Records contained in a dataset

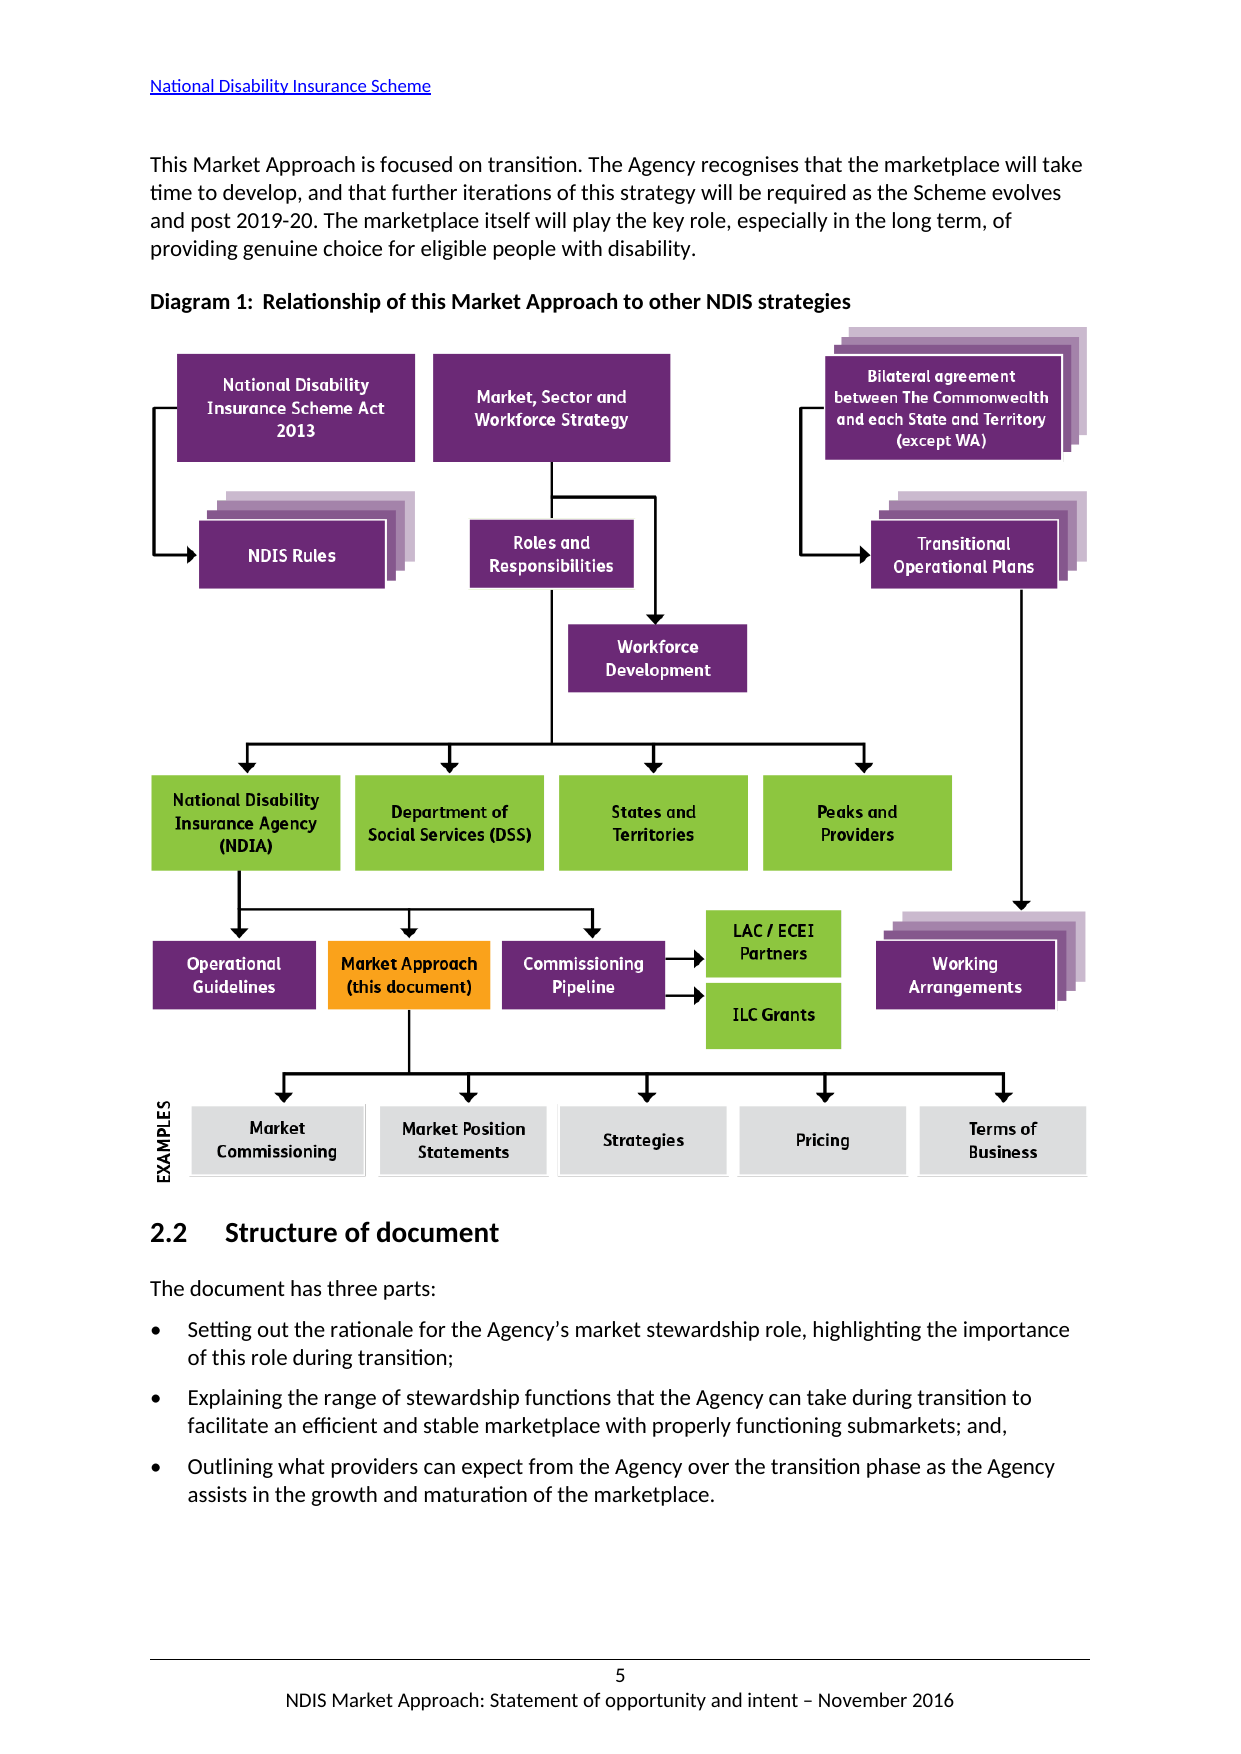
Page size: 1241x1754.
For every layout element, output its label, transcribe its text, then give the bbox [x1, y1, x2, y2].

text The document has three parts: [150, 1274, 1090, 1302]
text Setting out the rationale for the Agency’s market stewardship role, highlighting the importance of this role during transition; [150, 1315, 1090, 1371]
subtitle 2.2 Structure of document [150, 1214, 1090, 1249]
text Explaining the range of stewardship functions that the Agency can take during transition to facilitate an efficient and stable marketplace with properly functioning submarkets; and, [150, 1383, 1090, 1439]
text This Market Approach is focused on transition. The Agency recognises that the marketplace will take time to develop, and that further iterations of this strategy will be required as the Scheme evolves and post 2019-20. The marketplace itself will play the key role, especially in the long term, of providing genuine choice for eligible people with disability. [150, 150, 1090, 262]
picture [150, 327, 1088, 1189]
text Outlining what providers can expect from the Agency over the transition phase as the Agency assists in the growth and maturation of the marketplace. [150, 1452, 1090, 1508]
text Diagram 1: Relationship of this Market Approach to other NDIS strategies [150, 287, 1090, 315]
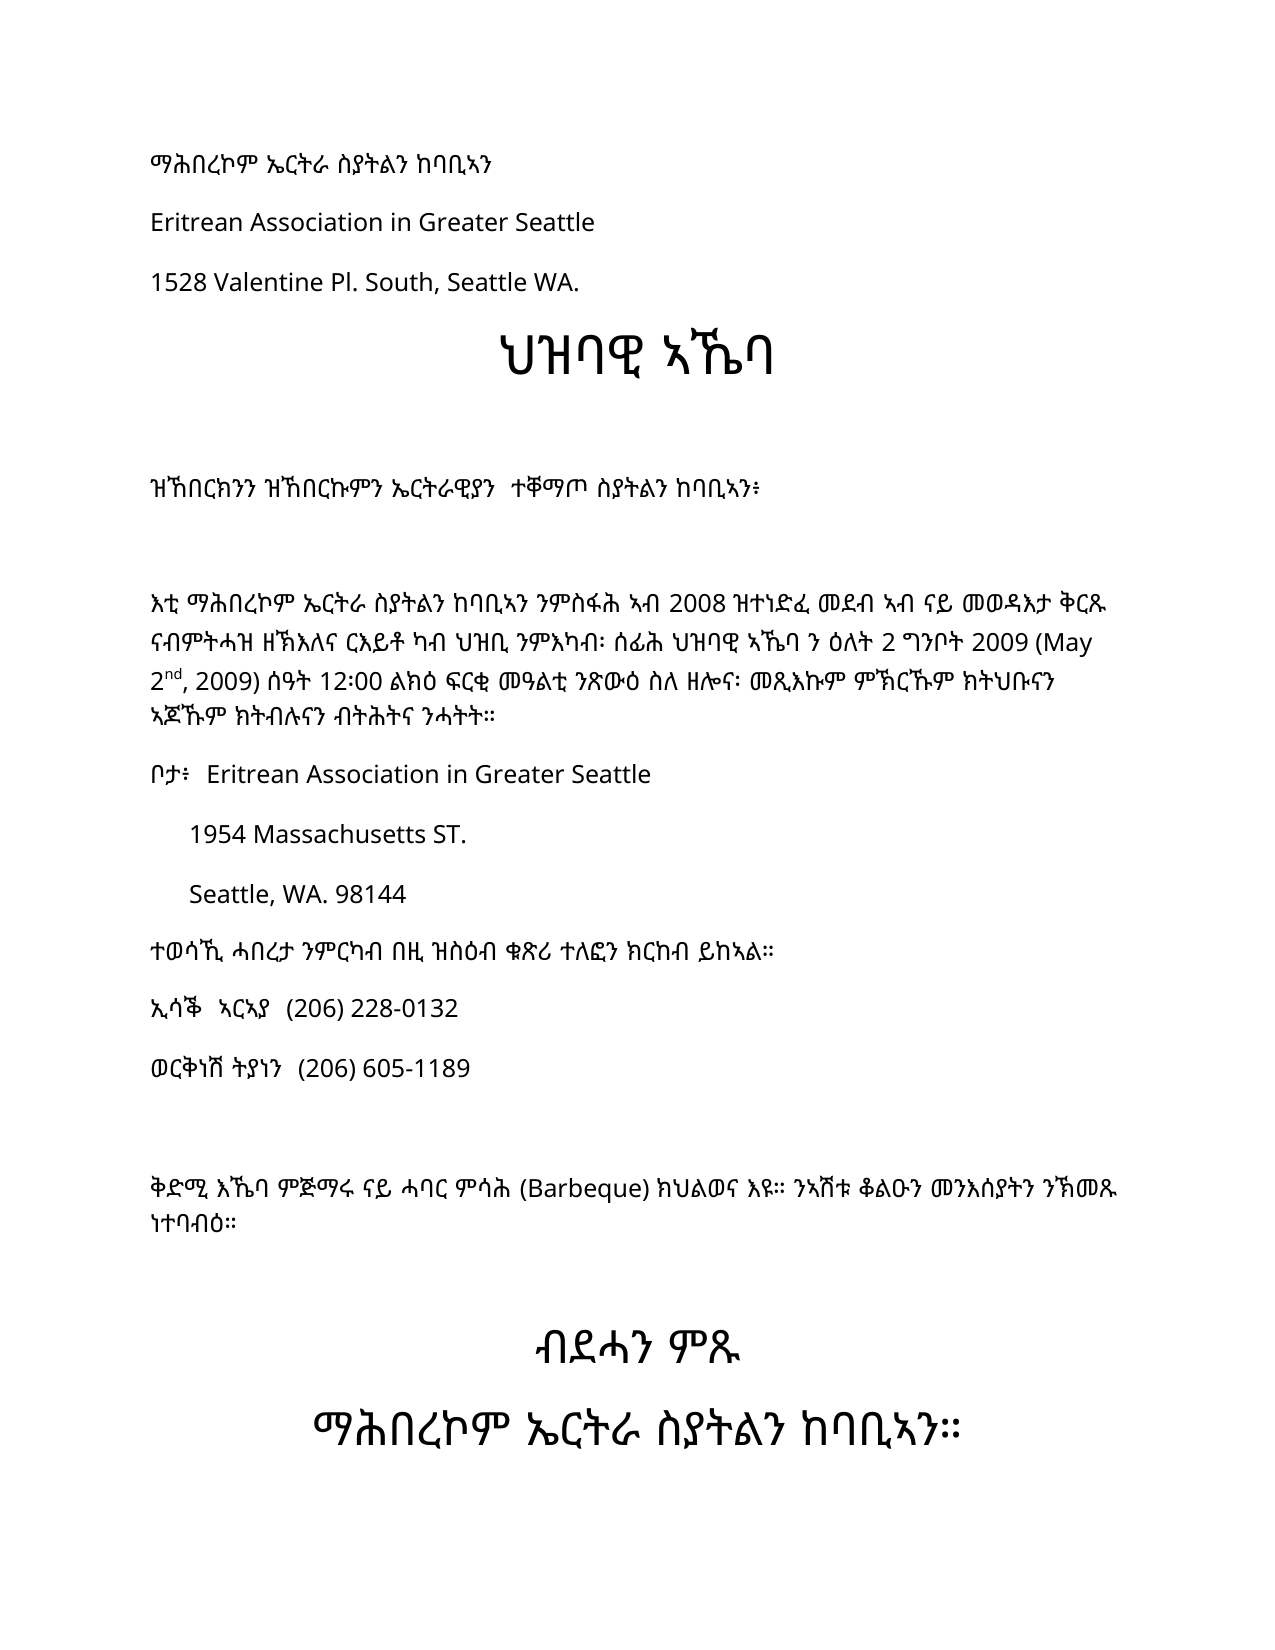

> Task instructions:
Copy every line of the data exactly as written, excluding the pictures.

> Written response:
Page size: 1241x1754.
For every layout element, output its label, transcribe its text, then give the bbox [x1, y1, x2, y2].

text The document has three parts: [150, 1274, 1090, 1302]
text Setting out the rationale for the Agency’s market stewardship role, highlighting the importance of this role during transition; [150, 1315, 1090, 1371]
subtitle 2.2 Structure of document [150, 1214, 1090, 1249]
text Explaining the range of stewardship functions that the Agency can take during transition to facilitate an efficient and stable marketplace with properly functioning submarkets; and, [150, 1383, 1090, 1439]
text This Market Approach is focused on transition. The Agency recognises that the marketplace will take time to develop, and that further iterations of this strategy will be required as the Scheme evolves and post 2019-20. The marketplace itself will play the key role, especially in the long term, of providing genuine choice for eligible people with disability. [150, 150, 1090, 262]
picture [150, 327, 1088, 1189]
text Outlining what providers can expect from the Agency over the transition phase as the Agency assists in the growth and maturation of the marketplace. [150, 1452, 1090, 1508]
text Diagram 1: Relationship of this Market Approach to other NDIS strategies [150, 287, 1090, 315]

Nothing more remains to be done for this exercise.